Harris will be the most progressive vice president since Henry Wallace, Franklin D. Roosevelt’s vice president during his third term, 1941-1945. After conservative Democrats ousted him from the ticket, Wallace formed the Progressive Party and ran to Harry S. Truman’s left in the 1948 election.
With W.E.B. Du Bois, Paul Robeson and Charlotta Bass, the radical editor of the California Eagle, Wallace and the Progressives created the most radical party platform in U.S. history. In addition to calling for racial equality, the platform posited that “public ownership” of the main springs of the economy “will enable the people to plan the productive use of their resources … to create a true American Commonwealth free from poverty and insecurity.”
In 1952, Robeson nominated and Du Bois seconded Bass’ nomination for vice president on the Progressive Party’s ticket. Backed by the other two leading Black radicals in the 1950s, Bass became the first Black woman nominated for the country’s second-highest office. The Progressive Party sought Bass because of her history of struggle. Born in 1874, she was from age 20 until her death at 95 a radical Black activist who fought for Black liberation, solidarity with Mexican and Asian Americans, labor, prisoner rights and international peace.
In an acceptance speech that would resonate today, Bass catalogued U.S. hypocrisies, condemned racial oppression, colonialism and imperialism, and exposed the social basis of the tuberculosis epidemic that ravaged the Black community. A proud Black woman, Bass told the party’s delegates, “I am a Negro woman. My people came before the Mayflower.” Clearly stating her central interests, she asserted, “I am more concerned with what is happening to my people in my country than in pouring out money to rebuild a decadent Europe for a new war.”
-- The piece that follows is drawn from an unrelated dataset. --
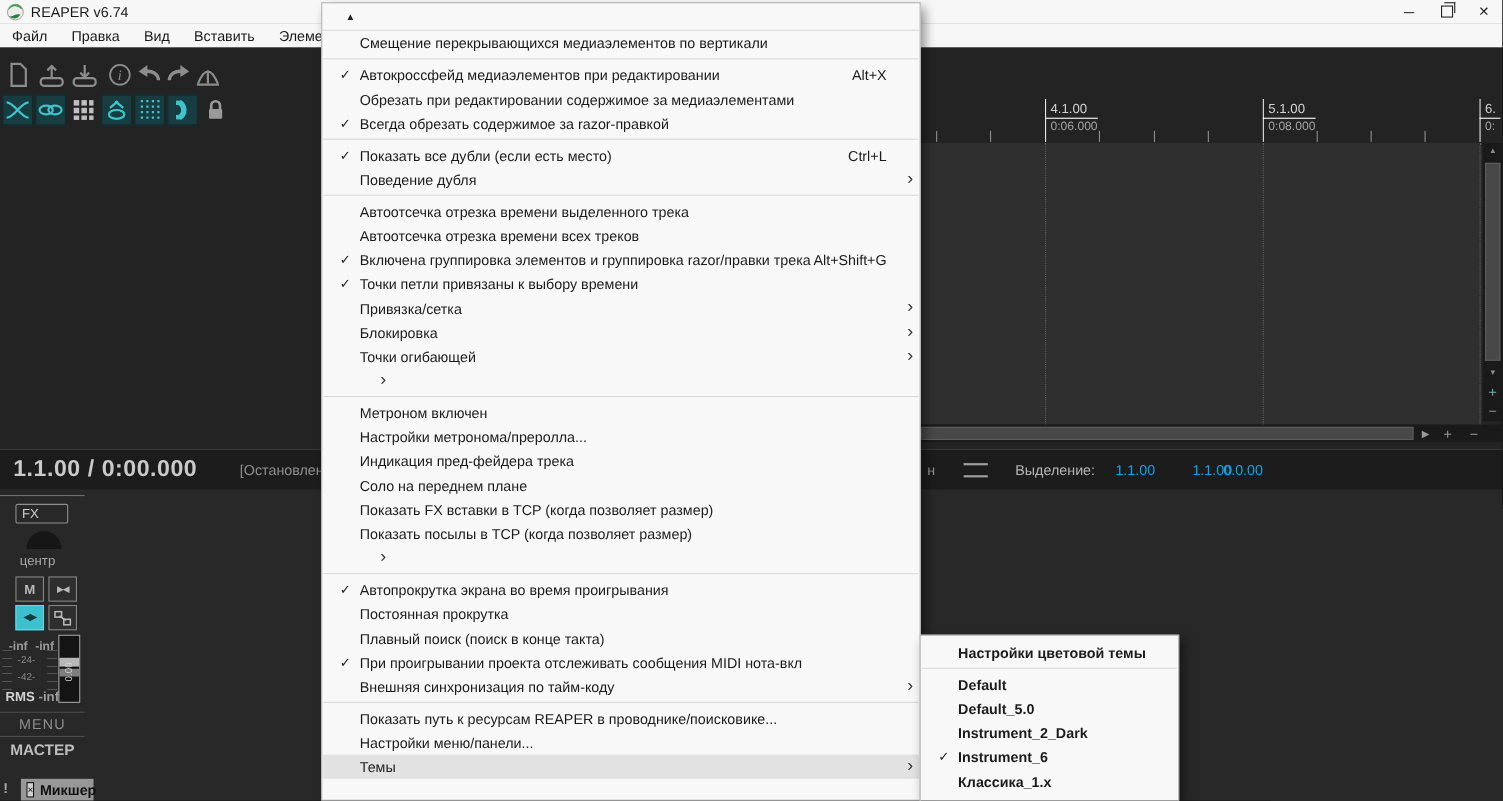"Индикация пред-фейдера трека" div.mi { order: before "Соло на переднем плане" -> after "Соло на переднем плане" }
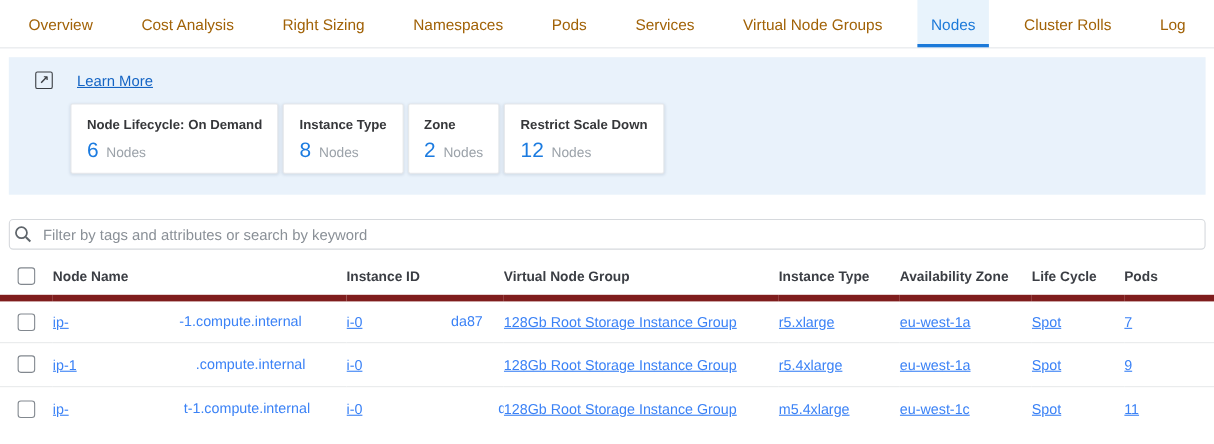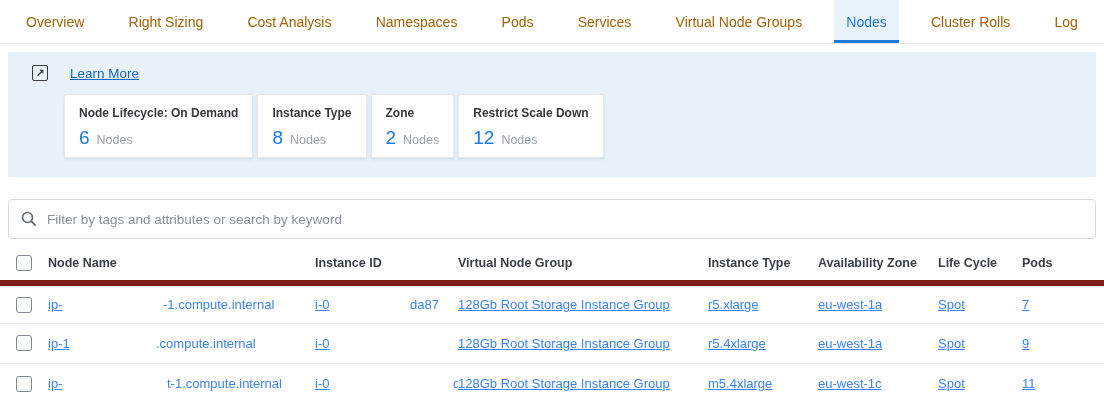"Right Sizing" div.tab { order: before "Cost Analysis" -> after "Cost Analysis" }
Moving from condemnation of the Marshall Plan, Bass excoriated American hypocrisy. She excavated the underlining cause of World War I and exposed its outcome. Like V.I. Lenin in “Imperialism” and Du Bois in “The African Roots of the War,” Bass observed, “But when it ended, we discovered we were making Africa safe for exploitation by the very European powers whose freedom and soil we had defended. And that war was barely over when a Negro soldier, returning to his home in Georgia, was lynched almost before he could take off his uniform.”
Mocking the idea of tuberculosis as “the great White plague,” Bass reminded her audience that poverty, not race, caused the disease. Black people, she declared, were more susceptible because they “earn less than half of what White workers earn” and that because of residential apartheid, Black people lived in overcrowded conditions.
Update the language, change some specific references and Harris could have given this speech last Wednesday, if she was a Black radical rather than merely a Black progressive.
Nonetheless, Harris, like Angela Davis, who twice ran for the vice presidency on the Communist Party ticket (1976 and 1988), stands on the shoulders of Charlotta Bass. Davis ran in Bass’ radical Black tradition. Let us hope Harris is possessed by Bass’ spirit and it leads her to the tradition Bass shared with Robeson and Du Bois.